High Frequency Gene Filtering
Once filtering of gene-disease sentences was complete, a similar procedure was followed for sentences with gene-compound associations. Natural language processing analysis of these candidate sentences showed that the vast majority of these associations could be classified as describing Binding (A*), Regulation (B*), and Resistance (C*). Sentences where binding, regulation, and resistance co-occur were all manually annotated. Sentences with an occurrence of one or two of the categories were filtered with the impact factor and publication date criteria, as before.

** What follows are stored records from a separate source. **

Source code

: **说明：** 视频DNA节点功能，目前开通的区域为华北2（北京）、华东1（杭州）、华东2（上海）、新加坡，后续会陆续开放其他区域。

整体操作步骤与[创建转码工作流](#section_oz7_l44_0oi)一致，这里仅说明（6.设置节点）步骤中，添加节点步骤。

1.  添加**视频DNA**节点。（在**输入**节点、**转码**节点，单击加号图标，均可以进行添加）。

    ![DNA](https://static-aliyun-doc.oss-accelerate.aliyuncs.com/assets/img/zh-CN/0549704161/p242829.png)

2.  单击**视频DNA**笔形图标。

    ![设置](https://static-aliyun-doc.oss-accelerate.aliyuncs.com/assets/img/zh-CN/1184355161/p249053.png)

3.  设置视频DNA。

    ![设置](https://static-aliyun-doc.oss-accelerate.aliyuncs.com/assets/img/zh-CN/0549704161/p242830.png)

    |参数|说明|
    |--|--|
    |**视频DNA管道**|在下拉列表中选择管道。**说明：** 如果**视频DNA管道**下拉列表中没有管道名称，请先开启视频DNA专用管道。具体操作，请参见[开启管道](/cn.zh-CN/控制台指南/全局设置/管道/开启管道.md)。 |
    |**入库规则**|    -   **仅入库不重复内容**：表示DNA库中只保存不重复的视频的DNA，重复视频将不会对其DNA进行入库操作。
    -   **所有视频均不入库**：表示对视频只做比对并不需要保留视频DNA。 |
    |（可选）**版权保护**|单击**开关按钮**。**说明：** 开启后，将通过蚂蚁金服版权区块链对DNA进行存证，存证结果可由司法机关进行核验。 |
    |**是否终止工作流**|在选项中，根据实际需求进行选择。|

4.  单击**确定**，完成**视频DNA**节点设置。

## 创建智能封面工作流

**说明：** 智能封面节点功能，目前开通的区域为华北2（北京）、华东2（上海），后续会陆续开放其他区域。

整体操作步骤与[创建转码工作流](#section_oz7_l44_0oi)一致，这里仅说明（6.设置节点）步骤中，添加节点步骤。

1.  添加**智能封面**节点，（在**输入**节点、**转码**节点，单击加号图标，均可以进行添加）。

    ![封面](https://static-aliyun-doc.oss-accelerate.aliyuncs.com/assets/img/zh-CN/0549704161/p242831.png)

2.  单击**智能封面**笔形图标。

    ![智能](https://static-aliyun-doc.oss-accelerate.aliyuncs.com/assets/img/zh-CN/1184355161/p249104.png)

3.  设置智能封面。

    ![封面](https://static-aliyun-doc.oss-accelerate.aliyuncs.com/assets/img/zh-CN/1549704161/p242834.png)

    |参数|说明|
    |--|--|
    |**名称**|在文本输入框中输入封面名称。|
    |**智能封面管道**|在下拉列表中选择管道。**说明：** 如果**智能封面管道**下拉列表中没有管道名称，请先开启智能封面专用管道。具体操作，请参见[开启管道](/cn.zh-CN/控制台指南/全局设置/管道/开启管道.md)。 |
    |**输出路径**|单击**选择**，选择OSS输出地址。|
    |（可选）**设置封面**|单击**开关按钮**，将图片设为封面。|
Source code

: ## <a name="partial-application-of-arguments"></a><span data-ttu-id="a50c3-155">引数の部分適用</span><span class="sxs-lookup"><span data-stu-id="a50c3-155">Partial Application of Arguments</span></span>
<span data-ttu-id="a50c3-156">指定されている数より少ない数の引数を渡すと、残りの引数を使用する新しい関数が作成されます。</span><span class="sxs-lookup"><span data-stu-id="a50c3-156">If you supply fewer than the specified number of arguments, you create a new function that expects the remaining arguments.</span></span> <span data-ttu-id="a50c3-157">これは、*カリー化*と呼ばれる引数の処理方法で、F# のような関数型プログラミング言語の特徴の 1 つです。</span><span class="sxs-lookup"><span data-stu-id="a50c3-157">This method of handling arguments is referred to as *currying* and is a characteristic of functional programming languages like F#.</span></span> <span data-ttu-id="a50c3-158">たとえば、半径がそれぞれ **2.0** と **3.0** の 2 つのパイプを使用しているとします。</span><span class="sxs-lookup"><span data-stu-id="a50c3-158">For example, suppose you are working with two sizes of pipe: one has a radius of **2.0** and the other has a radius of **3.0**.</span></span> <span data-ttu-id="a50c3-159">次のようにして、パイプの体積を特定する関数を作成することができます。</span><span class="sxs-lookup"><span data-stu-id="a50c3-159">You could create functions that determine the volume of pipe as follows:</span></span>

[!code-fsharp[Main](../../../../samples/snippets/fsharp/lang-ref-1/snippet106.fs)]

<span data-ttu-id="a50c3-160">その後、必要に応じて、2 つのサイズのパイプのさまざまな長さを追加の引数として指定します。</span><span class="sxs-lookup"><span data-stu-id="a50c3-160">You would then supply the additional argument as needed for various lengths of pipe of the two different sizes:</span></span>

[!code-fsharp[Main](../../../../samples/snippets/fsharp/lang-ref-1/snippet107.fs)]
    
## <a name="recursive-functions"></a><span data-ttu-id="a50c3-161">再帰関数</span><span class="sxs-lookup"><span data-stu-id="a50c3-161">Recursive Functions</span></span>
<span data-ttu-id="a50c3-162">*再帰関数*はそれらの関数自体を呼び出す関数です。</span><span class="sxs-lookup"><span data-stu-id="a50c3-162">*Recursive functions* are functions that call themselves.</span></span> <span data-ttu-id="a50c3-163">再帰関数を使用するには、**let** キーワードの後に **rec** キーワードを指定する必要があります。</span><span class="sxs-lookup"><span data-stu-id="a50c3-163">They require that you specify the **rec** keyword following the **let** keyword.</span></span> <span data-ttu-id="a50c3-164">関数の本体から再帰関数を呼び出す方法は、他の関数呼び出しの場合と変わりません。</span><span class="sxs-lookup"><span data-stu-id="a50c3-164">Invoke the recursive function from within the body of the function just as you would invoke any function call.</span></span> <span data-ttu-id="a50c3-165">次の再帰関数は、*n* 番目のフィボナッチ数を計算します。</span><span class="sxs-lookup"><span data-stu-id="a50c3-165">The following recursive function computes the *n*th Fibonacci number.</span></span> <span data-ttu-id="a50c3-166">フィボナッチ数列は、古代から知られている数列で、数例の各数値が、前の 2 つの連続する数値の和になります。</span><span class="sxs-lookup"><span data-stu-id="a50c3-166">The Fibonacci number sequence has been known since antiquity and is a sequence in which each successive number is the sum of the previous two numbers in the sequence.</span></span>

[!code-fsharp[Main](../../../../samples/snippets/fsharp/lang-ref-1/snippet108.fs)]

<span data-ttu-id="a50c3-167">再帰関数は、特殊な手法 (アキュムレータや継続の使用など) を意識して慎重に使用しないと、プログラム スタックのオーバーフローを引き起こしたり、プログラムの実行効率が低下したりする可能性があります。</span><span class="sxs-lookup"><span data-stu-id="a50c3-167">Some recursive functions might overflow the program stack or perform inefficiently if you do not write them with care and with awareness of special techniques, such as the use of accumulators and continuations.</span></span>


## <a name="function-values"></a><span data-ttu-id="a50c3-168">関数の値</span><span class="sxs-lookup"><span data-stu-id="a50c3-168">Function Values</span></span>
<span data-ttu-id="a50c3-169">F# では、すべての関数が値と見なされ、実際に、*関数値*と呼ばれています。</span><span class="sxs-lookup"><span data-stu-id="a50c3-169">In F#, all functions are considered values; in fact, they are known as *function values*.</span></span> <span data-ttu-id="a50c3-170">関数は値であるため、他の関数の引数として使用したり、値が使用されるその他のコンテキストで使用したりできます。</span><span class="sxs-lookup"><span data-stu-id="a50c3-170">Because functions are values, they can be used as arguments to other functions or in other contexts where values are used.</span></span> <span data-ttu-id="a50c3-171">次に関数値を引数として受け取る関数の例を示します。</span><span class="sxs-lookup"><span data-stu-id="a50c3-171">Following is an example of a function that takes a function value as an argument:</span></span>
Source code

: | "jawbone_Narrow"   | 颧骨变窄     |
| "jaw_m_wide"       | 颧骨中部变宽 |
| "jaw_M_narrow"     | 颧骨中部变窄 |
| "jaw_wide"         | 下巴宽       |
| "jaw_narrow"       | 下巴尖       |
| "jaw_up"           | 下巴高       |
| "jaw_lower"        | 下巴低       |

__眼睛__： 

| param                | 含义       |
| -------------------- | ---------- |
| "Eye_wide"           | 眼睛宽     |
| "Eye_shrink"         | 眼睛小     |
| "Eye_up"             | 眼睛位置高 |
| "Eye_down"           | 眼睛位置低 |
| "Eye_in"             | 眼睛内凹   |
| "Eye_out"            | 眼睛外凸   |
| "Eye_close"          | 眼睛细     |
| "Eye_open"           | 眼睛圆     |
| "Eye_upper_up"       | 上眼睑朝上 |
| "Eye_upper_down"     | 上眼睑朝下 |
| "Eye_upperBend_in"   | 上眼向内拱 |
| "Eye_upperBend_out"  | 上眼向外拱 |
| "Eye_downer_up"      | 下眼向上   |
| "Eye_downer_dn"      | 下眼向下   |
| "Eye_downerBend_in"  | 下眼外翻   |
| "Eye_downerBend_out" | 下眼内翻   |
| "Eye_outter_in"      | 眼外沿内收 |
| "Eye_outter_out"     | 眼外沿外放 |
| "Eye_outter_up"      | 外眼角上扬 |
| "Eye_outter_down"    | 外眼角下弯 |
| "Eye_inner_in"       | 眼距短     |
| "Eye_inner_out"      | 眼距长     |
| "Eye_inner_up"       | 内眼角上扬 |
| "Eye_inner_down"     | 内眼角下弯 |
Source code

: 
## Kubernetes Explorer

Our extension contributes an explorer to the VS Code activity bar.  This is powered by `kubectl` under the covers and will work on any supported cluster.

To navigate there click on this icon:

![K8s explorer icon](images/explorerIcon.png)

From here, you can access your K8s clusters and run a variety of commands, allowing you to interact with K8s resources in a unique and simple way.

Please refer to the High Frequency Gene Filtering Workflow page to view the filtering flowchart.
Generation of Cancer Gene Index Gene-Disease and Gene-Compound XML
Sentence validation information and annotations were added by the human curators to the BioXM database, and flags were set by the curators to indicate where in the this process each sentence and gene fell. Sentence flags indicated that the sentence had been reviewed and whether annotation was complete. Gene flags indicated whether annotations were complete for all gene-disease or gene-compound sentences that include the gene concept (e.g., inclusive of all synonyms and nomenclature variations). The final Cancer Gene Index Gene-Disease and Gene-Compound XML files were created from this database.
Relationship of the Cancer Gene Index to the National Cancer Institute, caBIG®, Biomax™ Informatics AG, and Sophic Systems Alliance, Inc.
The NCI established caBIG® to accelerate the discovery of efficacious methods for cancer detection, diagnostics, treatment, and prevention in order to ultimately improve patient outcomes. caBIG® is a network that links researchers, physicians, and patients throughout the cancer community and that provides standard data elements, rules, terminologies, and vocabularies to facilitate the sharing of data and information through interoperable infrastructure. These terminology and vocabulary standards are implemented in the Cancer Gene Index, as well as in a variety of interoperable, reference life science and clinical research data management and analysis software applications. The Cancer Gene Index was created by the contractors Biomax™ Informatics AG and their partner Sophic Systems Alliance, Inc., with additional project management and oversight by the NCI and SAIC-Frederick. A complete attribution is available in Credits and Resources.